■ Source passage
Ben: Absolutely. The fact that the various incarnations of the “Battle Hymn,” including “Say, Brothers” and “John Brown’s Body” made appearances at camp meeting revivals, and during military and political campaigns, suggests the song’s power to steel combatants for imminent and ultimate conflicts. The history of the song also shows clearly that the “Battle Hymn” allowed listeners to link whatever battle loomed on the horizon to America’s millennial mission to “make men free.” But that history also shows how this functionality was often subverted by the more anarchic under-currents that flowed through the song, feeding a powerful strain of parody (and of jeremiad) that demonstrated how far the nation was from fulfilling that mission. Or perhaps in this case, the song performed another function. Which is all to say: if this book charts America’s emotional history, it’s a complex and twisted one.
John: I agree and love your phrase. “The Battle Hymn” and other popular songs are important because of their “functionality in America’s emotional history.” They help us access and reconstruct an experiential sense of the past, the felt experience of a certain place and time. But I like your phrase better.
Rachel: Many historians and biographers have
written about Billy Graham’s life. What do we gain by understanding how
Graham’s life intersected with the Battle Hymn?
John: Billy Graham’s
message, like the “Battle Hymn,” was wonderfully (in my view) open-ended or
ambiguous. Theologians might (and have)
called the song, and Graham, feeble or mushy.
But this theological haziness greatly contributed to their popular and
enduring appeal. To cite just one
instance, some theologians can’t make sense of (or denigrate) the “Battle
Hymn’s” fifth stanza. After all, Christ
wasn’t born “in the beauty of the lilies.” But during the Civil War era
especially, lilies symbolized purity, sacrifice, and redemption. “As he died to
make men holy, let us die to make men free” has been interpreted as almost
sacrilegious, suggesting that Christ is an exemplar for humans rather than the
object of their faith. But evangelicals
have long been inspired by Christ as exemplar without attenuating His
godliness, as reflected by the maxim, “What would Jesus do?”

■ Material provided
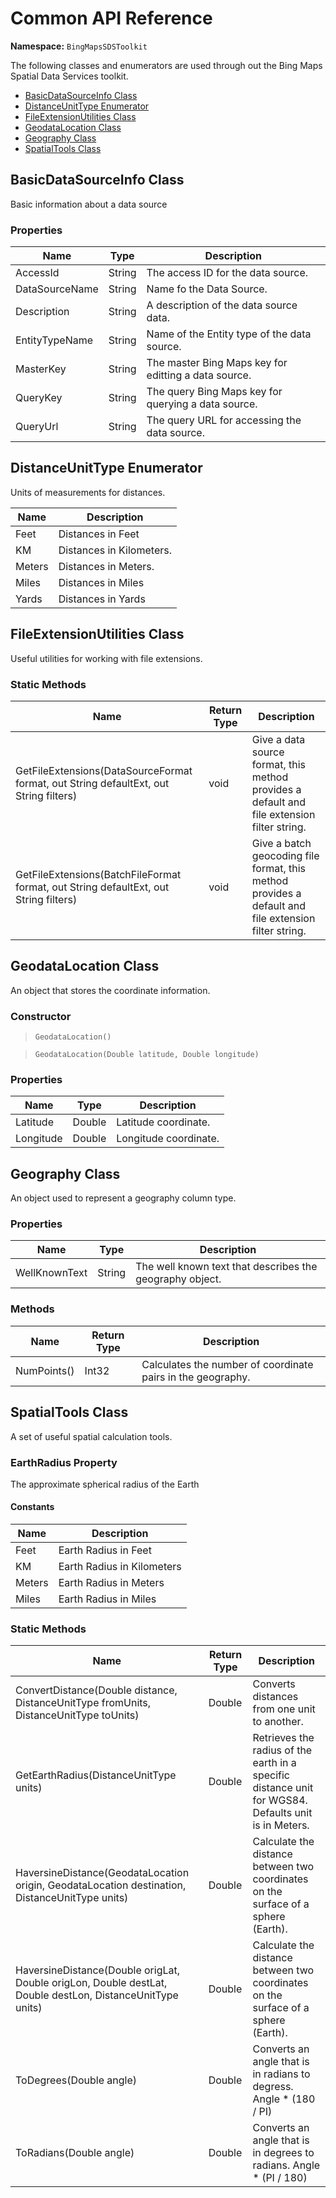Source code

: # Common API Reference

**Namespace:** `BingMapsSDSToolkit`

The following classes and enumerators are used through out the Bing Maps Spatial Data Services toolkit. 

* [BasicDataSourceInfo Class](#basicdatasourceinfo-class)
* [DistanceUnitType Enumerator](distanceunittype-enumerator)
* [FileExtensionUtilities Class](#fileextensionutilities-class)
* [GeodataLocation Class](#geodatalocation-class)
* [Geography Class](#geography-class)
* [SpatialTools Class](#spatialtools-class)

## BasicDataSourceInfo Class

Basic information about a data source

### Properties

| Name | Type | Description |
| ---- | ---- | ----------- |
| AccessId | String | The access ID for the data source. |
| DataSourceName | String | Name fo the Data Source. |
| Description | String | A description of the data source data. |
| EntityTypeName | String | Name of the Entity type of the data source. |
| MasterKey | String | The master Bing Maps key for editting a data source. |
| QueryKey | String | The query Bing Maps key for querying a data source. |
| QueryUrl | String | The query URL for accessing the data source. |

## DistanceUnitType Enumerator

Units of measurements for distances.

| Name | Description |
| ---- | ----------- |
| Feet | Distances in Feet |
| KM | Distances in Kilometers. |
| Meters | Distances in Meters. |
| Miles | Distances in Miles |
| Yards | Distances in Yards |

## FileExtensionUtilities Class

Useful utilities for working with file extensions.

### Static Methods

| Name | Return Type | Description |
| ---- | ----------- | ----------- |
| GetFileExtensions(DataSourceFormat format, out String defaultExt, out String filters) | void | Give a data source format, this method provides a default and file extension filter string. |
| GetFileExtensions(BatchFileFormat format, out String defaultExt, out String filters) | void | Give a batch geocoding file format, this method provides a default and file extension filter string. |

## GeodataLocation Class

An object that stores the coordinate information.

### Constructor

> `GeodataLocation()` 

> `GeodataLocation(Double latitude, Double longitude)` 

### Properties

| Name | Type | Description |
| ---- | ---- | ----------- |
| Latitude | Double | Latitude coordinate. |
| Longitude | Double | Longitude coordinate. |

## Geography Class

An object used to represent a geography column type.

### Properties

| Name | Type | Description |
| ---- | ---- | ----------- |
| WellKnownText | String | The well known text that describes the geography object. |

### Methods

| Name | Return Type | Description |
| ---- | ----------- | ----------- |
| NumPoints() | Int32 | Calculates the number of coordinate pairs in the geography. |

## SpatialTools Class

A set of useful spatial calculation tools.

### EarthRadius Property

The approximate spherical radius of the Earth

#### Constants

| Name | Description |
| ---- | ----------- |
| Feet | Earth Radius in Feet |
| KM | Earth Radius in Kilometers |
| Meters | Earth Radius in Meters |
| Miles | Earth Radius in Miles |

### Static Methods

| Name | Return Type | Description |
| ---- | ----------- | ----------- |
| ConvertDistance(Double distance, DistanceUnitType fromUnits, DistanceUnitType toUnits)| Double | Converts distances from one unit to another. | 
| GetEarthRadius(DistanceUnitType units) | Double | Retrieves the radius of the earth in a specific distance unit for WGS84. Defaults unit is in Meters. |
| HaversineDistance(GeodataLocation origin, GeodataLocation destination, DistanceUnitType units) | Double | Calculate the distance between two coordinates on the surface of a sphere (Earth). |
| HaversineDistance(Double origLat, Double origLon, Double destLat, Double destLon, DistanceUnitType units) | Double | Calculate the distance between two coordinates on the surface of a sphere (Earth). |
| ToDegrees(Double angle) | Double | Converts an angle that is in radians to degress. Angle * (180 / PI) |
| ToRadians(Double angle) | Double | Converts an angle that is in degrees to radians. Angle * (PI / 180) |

* * *

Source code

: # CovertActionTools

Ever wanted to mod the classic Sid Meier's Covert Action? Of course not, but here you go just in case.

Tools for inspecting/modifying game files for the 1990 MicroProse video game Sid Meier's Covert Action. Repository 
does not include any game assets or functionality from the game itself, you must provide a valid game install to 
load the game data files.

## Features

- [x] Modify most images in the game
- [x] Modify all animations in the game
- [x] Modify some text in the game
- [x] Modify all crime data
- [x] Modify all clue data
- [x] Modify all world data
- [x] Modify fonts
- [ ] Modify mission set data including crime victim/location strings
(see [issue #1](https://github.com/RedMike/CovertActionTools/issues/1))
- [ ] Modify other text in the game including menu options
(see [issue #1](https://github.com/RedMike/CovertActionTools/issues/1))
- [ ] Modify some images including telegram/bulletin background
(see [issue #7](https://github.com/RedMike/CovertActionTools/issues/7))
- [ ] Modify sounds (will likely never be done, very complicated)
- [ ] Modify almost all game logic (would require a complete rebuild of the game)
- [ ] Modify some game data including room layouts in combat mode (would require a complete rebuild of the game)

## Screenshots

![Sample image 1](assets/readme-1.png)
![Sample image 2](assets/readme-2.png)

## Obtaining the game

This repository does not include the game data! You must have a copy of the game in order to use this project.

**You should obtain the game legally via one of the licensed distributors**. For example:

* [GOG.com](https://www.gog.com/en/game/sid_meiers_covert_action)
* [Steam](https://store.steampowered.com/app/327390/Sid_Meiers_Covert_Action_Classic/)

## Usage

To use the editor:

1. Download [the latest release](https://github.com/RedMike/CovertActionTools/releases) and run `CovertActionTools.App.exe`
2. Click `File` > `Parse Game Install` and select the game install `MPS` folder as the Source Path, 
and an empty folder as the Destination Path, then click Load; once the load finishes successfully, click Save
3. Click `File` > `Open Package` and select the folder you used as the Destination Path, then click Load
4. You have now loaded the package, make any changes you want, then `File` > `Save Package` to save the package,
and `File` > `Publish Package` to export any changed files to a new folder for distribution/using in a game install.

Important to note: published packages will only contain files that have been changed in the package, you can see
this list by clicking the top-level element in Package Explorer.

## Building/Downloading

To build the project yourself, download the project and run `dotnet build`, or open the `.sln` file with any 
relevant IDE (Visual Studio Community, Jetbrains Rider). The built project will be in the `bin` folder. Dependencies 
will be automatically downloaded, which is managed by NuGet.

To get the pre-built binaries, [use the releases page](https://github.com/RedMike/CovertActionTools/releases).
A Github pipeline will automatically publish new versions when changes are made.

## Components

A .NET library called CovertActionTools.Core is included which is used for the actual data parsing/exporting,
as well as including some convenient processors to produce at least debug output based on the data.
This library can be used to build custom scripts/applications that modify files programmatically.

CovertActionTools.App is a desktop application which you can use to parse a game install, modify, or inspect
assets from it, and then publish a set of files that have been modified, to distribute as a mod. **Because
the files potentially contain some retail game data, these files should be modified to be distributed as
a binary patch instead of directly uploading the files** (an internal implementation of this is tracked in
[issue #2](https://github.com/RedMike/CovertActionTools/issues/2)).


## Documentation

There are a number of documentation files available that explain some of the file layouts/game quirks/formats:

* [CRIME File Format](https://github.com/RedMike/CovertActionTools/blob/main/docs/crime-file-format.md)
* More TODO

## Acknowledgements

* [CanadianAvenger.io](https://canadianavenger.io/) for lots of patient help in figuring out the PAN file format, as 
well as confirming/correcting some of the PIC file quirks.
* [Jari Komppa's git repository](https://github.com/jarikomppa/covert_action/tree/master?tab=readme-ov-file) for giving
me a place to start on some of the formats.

---

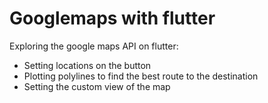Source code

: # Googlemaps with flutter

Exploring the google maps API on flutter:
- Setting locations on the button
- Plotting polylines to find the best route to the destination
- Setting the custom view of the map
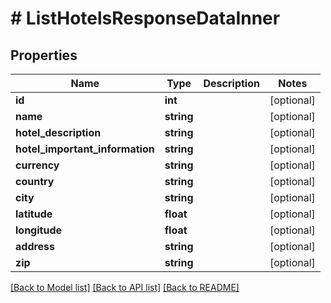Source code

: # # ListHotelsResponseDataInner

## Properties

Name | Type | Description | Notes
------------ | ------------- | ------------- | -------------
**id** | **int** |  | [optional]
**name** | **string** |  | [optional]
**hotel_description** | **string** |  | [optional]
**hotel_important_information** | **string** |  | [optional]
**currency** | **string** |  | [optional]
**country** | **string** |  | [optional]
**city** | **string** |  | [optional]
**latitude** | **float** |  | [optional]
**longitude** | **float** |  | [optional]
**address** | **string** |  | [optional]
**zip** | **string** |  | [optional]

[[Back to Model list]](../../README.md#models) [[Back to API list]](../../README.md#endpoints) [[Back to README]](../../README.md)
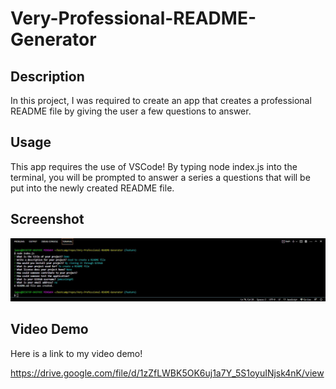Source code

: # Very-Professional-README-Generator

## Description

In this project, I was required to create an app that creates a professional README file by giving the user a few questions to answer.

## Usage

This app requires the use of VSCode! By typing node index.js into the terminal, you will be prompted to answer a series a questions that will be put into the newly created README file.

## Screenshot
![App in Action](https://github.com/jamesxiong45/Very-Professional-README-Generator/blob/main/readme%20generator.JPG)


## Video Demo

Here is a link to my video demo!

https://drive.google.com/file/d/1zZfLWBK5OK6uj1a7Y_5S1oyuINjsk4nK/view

■ Problem
Repeat everything in the interview about the "Battle Hymn" from "John: I agree" down to "might (and have)", word for word.

■ Answer to the problem
John: I agree and love your phrase. “The Battle Hymn” and other popular songs are important because of their “functionality in America’s emotional history.” They help us access and reconstruct an experiential sense of the past, the felt experience of a certain place and time. But I like your phrase better.
Rachel: Many historians and biographers have
written about Billy Graham’s life. What do we gain by understanding how
Graham’s life intersected with the Battle Hymn?
John: Billy Graham’s
message, like the “Battle Hymn,” was wonderfully (in my view) open-ended or
ambiguous. Theologians might (and have)